Machine learning advancements: Deep learning approaches trained on extensive antibody-antigen interaction datasets may better predict the effects of specific mutations on binding properties, allowing more precise customization of specificity profiles .
Binding mode classification: Further refinement of computational methods to identify and disentangle different binding modes associated with particular ligands could enhance the ability to design antibodies that selectively recognize specific members of closely related protein families .
Optimization of multi-parameter objectives: Developing algorithms that simultaneously optimize multiple parameters (affinity, specificity, stability, manufacturability) would address the real-world constraints of antibody development .
In silico screening of larger sequence spaces: Computational approaches allow exploration of antibody sequence possibilities far beyond what can be covered in experimental libraries, potentially uncovering novel solutions to challenging specificity engineering problems .
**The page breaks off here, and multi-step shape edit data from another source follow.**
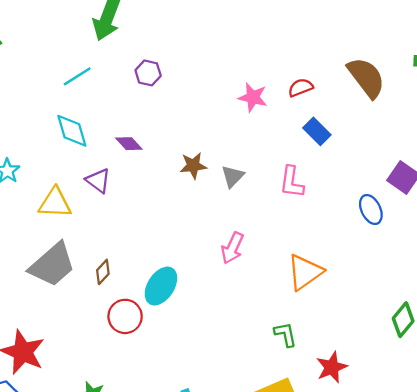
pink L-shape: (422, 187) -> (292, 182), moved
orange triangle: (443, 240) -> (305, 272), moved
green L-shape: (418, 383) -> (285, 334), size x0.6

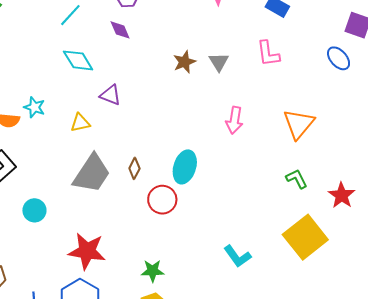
purple diamond: (129, 144) -> (120, 30), moved, turned 35
yellow triangle: (55, 203) -> (80, 123), size x0.7

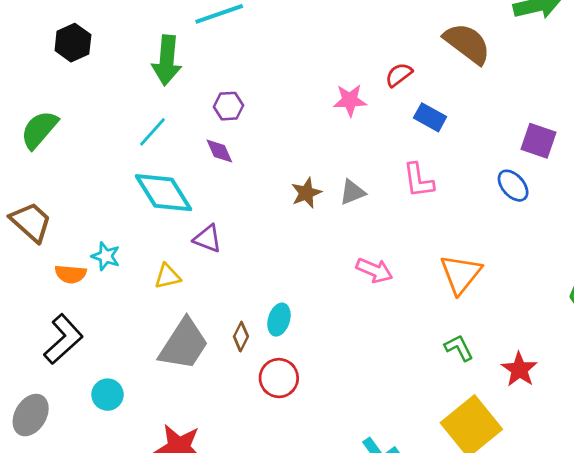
cyan diamond: (78, 60) -> (164, 193), size x1.4
gray triangle: (219, 62) -> (352, 192), turned 40
pink arrow: (234, 120) -> (374, 270), turned -76
cyan ellipse: (185, 167) -> (279, 320), moved, size x0.7

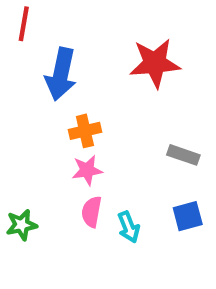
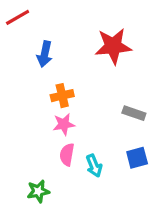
red line: (24, 24) -> (18, 17), turned 50
blue arrow: (61, 74) -> (45, 54), size x0.7
green star: (22, 225) -> (38, 191), moved

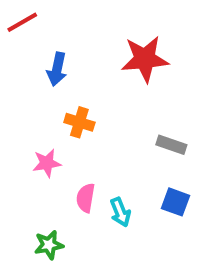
orange cross: (62, 96) -> (79, 122), turned 30
pink star: (64, 124) -> (47, 163), moved
blue square: (137, 158) -> (175, 202), turned 35

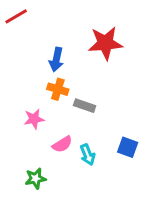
blue arrow: (57, 69) -> (56, 59), moved
gray rectangle: (171, 145) -> (85, 106), moved
pink semicircle: (86, 198) -> (62, 144), turned -132

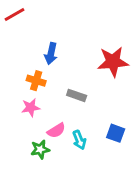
red star: (105, 43) -> (113, 62), moved
orange cross: (58, 89) -> (36, 81), moved
green star: (35, 178) -> (40, 149), moved

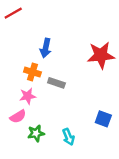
gray rectangle: (77, 95) -> (56, 83), moved
pink semicircle: (56, 131) -> (18, 116), moved
cyan arrow: (79, 140) -> (68, 137), moved

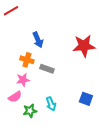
blue arrow: (46, 48) -> (38, 40), turned -35
cyan arrow: (68, 137) -> (51, 104), moved

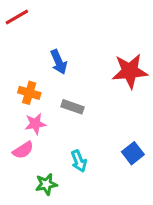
orange cross: (27, 60) -> (29, 93), moved
blue square: (86, 99) -> (133, 153), turned 32
green star: (30, 111) -> (46, 184), moved

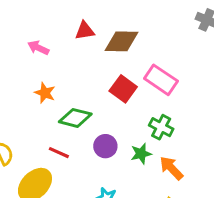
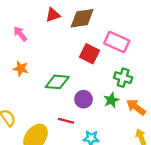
pink arrow: (38, 48) -> (20, 34), turned 35
orange star: (45, 93) -> (21, 69), moved
red line: (59, 153) -> (66, 121), moved

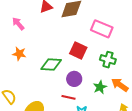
red square: (89, 54) -> (78, 51), moved
green star: (111, 100) -> (100, 87), moved
red line: (66, 121) -> (68, 97), moved

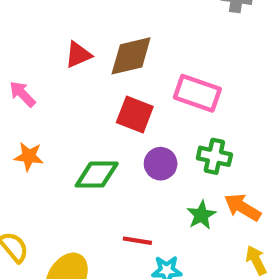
red square: (78, 51) -> (135, 114), moved
purple circle: (74, 79) -> (161, 164), moved

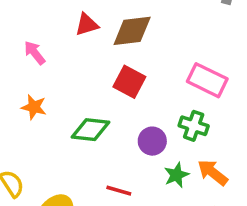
pink rectangle: (197, 93) -> (207, 80), moved
purple circle: (161, 164) -> (152, 141), moved

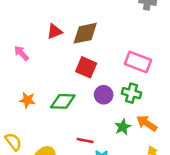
orange star: (34, 107) -> (27, 100), moved
purple circle: (152, 141) -> (104, 95), moved

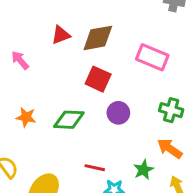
pink rectangle: (138, 62) -> (152, 57), moved
green cross: (131, 93) -> (171, 110), moved
green star: (123, 127) -> (143, 170), moved

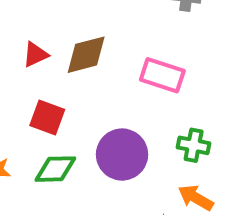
red square: (98, 79) -> (47, 118), moved
purple circle: (118, 113) -> (122, 155), size x1.6

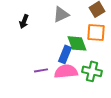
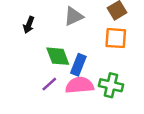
green diamond: (77, 43) -> (58, 56), moved
purple line: (41, 70) -> (49, 84), turned -32

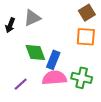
gray triangle: (74, 16) -> (32, 18), moved
purple line: (49, 84) -> (21, 84), moved

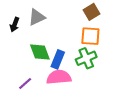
green cross: (82, 78) -> (86, 58), moved, turned -36

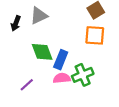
green cross: (86, 58) -> (83, 75), moved
pink semicircle: (59, 77) -> (62, 78), size x0.7

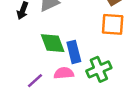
blue rectangle: (61, 60) -> (74, 52), turned -36
pink semicircle: (62, 78) -> (64, 73), moved

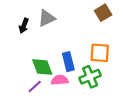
orange square: (113, 24) -> (100, 53), moved
green diamond: (53, 43) -> (42, 67), moved

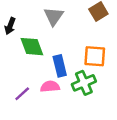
gray triangle: (47, 18) -> (54, 16), moved, turned -30
green diamond: (42, 67) -> (32, 47), moved

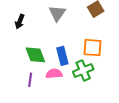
green diamond: (32, 47) -> (35, 55), moved
purple line: (22, 94) -> (30, 80), turned -40

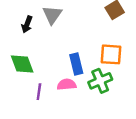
gray triangle: (57, 13) -> (52, 15), moved
green diamond: (35, 55) -> (22, 64), moved

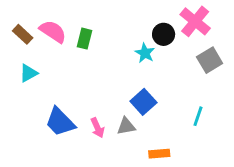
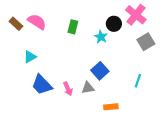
green rectangle: (84, 39) -> (73, 27), moved
cyan triangle: (28, 73) -> (30, 57), moved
These computational advances would complement experimental approaches, potentially accelerating the development of next-generation antibodies with precisely engineered specificity profiles for complex cytokine networks.
Studying IL-17 antibody effects in combination with other immunomodulatory approaches requires careful methodological consideration:
Sequential vs. simultaneous blockade: Determining whether to administer anti-IL-17 antibodies simultaneously with other immunomodulators or in a sequential manner can significantly impact results. Each approach models different clinical scenarios and may reveal distinct biological interactions.
Dosing optimization: Establishing appropriate dosing regimens that account for potential synergistic or antagonistic effects between combined agents is crucial. Sub-optimal doses of individual agents may reveal synergies not apparent at maximally effective doses.
Temporal considerations: The timing of interventions relative to disease induction or progression in experimental models can dramatically influence outcomes, particularly when targeting cytokines involved in different phases of the immune response.
Comprehensive readout systems: Employing multiple complementary readouts (e.g., histological assessment, cytokine profiling, transcriptomics, immune cell phenotyping) provides a more complete picture of how combination approaches affect complex immune networks.
Genetic background considerations: The effects of immunomodulatory combinations may vary substantially across different genetic backgrounds in animal models, necessitating testing in multiple strains to ensure robustness of findings.
Translational relevance: Designing combination studies that model clinical scenarios as closely as possible enhances the translational value of preclinical research, particularly when informed by observations from clinical studies.